A heavy industrial sound is tied into Rich with Our Money. On tracks like “Kingdom” and “She rocks punk,” the band locks a low, lumbering cranking guitar into a programmed massive, synth-drum. Zillah Minx calls out over the top, with her vocals processed more often than not. It’s a experiment for the band as they take to the style quite naturally. These tracks could easily pass for tracks by any of the other bigger modern industrial bands today.
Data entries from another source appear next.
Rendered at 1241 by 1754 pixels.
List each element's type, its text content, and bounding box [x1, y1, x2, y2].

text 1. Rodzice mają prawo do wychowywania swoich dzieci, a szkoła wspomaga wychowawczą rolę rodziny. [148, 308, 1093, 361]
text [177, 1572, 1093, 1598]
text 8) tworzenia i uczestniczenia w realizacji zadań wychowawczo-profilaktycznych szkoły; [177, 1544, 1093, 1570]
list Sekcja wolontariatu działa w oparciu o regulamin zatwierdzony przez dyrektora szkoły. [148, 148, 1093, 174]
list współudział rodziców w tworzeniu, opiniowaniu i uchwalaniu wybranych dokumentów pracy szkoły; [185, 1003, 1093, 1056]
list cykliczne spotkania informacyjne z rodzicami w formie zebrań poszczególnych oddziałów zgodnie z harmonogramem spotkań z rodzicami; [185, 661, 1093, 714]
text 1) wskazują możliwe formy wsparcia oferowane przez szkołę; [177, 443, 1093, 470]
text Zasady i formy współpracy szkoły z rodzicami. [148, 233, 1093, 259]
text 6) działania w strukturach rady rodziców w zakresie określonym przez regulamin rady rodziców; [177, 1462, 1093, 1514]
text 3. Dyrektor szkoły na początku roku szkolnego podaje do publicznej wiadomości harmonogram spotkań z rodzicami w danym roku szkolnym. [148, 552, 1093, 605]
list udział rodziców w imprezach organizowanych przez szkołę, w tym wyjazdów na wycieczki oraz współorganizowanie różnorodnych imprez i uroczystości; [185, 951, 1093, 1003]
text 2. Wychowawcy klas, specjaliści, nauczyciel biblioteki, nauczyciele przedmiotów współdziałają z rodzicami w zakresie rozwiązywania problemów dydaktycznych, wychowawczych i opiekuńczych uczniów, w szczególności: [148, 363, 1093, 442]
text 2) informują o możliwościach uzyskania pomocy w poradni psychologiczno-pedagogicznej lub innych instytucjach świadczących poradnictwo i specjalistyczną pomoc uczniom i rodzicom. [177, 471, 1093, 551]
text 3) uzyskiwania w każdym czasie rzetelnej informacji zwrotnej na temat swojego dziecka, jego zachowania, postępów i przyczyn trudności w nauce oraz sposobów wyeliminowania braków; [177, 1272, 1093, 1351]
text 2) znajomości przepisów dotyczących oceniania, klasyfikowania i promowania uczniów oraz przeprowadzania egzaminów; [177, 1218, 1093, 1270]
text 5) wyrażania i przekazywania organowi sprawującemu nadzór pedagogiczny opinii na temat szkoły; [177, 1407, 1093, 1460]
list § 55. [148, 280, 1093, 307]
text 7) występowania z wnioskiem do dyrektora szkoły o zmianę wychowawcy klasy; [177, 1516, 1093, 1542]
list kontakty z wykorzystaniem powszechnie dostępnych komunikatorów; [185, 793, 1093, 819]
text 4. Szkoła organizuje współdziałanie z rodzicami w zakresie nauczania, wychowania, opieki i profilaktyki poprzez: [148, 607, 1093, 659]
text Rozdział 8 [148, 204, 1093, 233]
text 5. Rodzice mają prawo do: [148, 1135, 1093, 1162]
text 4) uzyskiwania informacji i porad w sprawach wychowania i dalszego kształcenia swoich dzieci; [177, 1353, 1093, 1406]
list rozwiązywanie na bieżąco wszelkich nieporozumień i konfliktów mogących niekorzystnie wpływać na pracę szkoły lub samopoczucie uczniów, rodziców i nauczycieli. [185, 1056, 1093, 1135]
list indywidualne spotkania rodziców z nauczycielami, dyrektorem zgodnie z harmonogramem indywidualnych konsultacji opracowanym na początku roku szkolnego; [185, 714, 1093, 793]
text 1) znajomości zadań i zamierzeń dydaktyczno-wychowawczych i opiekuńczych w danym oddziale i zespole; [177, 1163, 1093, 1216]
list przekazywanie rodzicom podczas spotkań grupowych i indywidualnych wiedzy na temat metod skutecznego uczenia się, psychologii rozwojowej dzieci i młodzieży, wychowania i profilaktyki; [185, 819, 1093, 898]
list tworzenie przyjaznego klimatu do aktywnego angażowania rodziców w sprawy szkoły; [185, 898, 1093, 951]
That being said, while these tracks are big, bold and scary- Zillah works particularly well as a chaos-witch howling over the machinery- some of the band’s weirdness and whimsy is lost in being chained to the mechanical beat- the main exception of course, is the title track with samples “do they owe us a living” and has a call out that pays homage to C C Music Factory- oh yes, that’s right.

Not all the tracks go for the modern-mechanical-move, though. “Dressed to Kill” is more organic and walks that fantastic RB line between Spiderleg charge and Go-gos bounce. “Now it’s all over” is more of standard anarcho-speed blast. Both of these songs show how great the band is at taking a pop-sensibility and making it seem dangerous… and fun. Few bands have this confidence and skill and Rb certainly did and still does.

RB is always moving in different and unexpected directions. Rich with Our Money surprised me as modern industrial is not where I thought RB was going to go next. The band is always keeping us on our toes, and that’s pretty much what the top tier anarcho bands always do.